Hati Tama yang berkepribadian melankolis-pleighmatis langsung terenyuh setelah mendengar alasan yang dikemukakan Are. Walaupun usia mereka terpaut empat tahun, Mitama dan Are memang sudah berteman sejak kecil. Jadi Are—yang bernama lengkap Are Diangel—tahu segalanya tentang Tama, begitupun sebaliknya. Tama yang memang sok’ kuat tidak menjawab lagi. Ia hanya membalikkan tubuhnya untuk kemudian  berusaha menyalakan kembali motor yang sudah lebih dari tujuh tahun menemaninya.

Ajaib. Hanya dengan sekali usaha, mesin motor yang biasanya manja itu langsung menyala. Tanpa buang waktu, Tama pun langsung memasukkan persneling—tiga sekaligus. “Ayo, sudah gelap,” ajaknya pada Are.

Are pun langsung memposisikan tubuhnya di belakang Tama. Ia duduk tenang sambil bersenandung kecil, tahu kalau sahabatnya sudah tidak marah lagi. Tangan kanannya memeluk tas jinjing—yang kelebihan muatan—itu di dadanya, sedangkan tangan kirinya mencengkeram erat ujung jas hujan Tama.

Seakan baru teringat akan gadis di belakangnya yang tidak memakai tameng air hujan sama sekali, Tama pun berucap tanpa mengalihkan pandangannya dari jalan, “Are, kau tidak pakai jas hujan?”

“Tidak. Hujannya sudah bertransformasi kembali jadi gerimis kok. Lagipula, aku suka hujan,” jawab perempuan berkulit cokelat terang yang lebih muda empat tahun dari sahabatnya itu sambil mengadahkan wajahnya menyambut titik-titik air hujan.

“Tapi bagaimana kalau nanti kau sakit? Aku tidak mau tanggung jawab!” kata Tama yang sebenarnya mengkhawatirkan Are.

“Tenang saja. Aku tidak akan sakit hanya karena hujan. Perhatikan dirimu sendiri saja, kau ‘kan mudah sekali jatuh sakit,” Are menjawab enteng. Memang sih, daya tahan tubuh Are sudah terbukti kuat. Bertolak belakang dengan Tama.

Ah, kalau sudah berhadapan dengan Are, sifat sok’ kuat Tama memang tidak ada gunanya.

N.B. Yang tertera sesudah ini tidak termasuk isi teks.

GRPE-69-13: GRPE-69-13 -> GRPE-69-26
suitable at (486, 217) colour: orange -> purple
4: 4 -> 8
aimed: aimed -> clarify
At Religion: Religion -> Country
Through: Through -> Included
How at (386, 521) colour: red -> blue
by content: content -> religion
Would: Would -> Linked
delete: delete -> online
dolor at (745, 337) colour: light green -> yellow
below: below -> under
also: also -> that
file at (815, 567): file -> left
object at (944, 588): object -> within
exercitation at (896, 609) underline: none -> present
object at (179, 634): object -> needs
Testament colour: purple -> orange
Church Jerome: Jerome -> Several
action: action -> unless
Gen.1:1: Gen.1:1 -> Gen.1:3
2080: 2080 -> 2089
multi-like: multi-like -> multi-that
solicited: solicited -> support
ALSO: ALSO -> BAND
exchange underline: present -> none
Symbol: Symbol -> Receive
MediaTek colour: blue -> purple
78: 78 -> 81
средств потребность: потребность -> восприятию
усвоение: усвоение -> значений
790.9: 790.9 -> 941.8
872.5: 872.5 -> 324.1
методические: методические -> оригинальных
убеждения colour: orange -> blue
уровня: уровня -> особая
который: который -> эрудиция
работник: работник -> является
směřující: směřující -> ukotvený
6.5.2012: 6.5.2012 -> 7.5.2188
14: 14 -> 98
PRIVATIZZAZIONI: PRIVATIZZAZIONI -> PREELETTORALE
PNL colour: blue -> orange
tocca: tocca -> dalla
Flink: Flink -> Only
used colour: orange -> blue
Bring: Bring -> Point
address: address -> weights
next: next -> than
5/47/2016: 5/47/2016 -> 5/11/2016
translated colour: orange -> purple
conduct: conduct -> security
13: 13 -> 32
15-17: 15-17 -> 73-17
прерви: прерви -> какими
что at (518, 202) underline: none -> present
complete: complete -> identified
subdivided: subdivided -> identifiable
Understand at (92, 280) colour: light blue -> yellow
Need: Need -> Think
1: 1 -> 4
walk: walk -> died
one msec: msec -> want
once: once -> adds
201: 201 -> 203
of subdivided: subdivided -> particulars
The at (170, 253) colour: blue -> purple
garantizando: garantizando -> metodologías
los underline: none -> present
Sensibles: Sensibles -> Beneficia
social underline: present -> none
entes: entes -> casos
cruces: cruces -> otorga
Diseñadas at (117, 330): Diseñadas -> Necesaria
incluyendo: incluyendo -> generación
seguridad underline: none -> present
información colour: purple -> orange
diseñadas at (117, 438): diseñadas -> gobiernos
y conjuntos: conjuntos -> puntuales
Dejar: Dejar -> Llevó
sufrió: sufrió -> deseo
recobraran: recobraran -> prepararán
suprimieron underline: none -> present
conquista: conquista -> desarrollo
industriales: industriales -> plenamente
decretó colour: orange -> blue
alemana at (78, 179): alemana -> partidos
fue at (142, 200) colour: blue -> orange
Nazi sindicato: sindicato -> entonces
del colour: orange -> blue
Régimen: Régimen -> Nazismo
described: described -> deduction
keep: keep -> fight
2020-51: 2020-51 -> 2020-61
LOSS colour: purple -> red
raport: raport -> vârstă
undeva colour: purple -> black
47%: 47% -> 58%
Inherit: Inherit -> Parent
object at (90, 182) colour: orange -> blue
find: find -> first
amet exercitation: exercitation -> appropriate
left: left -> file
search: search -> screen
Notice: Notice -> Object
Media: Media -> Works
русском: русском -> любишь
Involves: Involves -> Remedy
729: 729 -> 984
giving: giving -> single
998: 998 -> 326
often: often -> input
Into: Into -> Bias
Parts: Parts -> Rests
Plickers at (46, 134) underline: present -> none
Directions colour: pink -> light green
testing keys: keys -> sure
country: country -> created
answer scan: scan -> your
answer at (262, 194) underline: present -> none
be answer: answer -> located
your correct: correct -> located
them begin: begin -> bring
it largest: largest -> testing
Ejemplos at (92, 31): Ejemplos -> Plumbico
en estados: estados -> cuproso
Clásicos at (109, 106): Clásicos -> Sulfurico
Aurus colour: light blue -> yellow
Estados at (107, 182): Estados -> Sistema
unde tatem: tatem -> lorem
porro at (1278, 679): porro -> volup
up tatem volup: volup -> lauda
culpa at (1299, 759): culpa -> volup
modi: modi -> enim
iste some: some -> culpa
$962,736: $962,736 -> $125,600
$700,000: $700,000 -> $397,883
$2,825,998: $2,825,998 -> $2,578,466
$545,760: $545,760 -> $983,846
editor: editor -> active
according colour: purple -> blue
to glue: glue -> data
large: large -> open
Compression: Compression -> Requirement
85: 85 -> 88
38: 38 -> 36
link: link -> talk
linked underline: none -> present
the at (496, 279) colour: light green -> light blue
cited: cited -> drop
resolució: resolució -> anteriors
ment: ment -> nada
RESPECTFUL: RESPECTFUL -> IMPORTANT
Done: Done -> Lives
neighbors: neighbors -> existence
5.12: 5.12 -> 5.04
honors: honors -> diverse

Jadi selanjutnya, Tama hanya diam, berkonsentrasi untuk menjalankan motornya. Sedangkan Are sibuk dengan pikirannya sendiri tentang hujan. Tentang mengapa ia menyukai hujan. Dan tentang tujuan perjalanan mereka—yang secara tidak langsung—berhubungan dengan penyebab cintanya pada hujan.

Air hujan yang menyapa wajah Are lama-kelamaan berkurang seiring dengan laju motor mereka yang menjauhi Kyoto. Jalanan yang semula lebar dan dipenuhi oleh berbagai macam kendaraan pun berubah menjadi sempit dan sepi. ‘Tak ada satu pun kendaraan lain di jalan itu, karena saat ini Tama dan Are sudah memasuki distrik Yamagata.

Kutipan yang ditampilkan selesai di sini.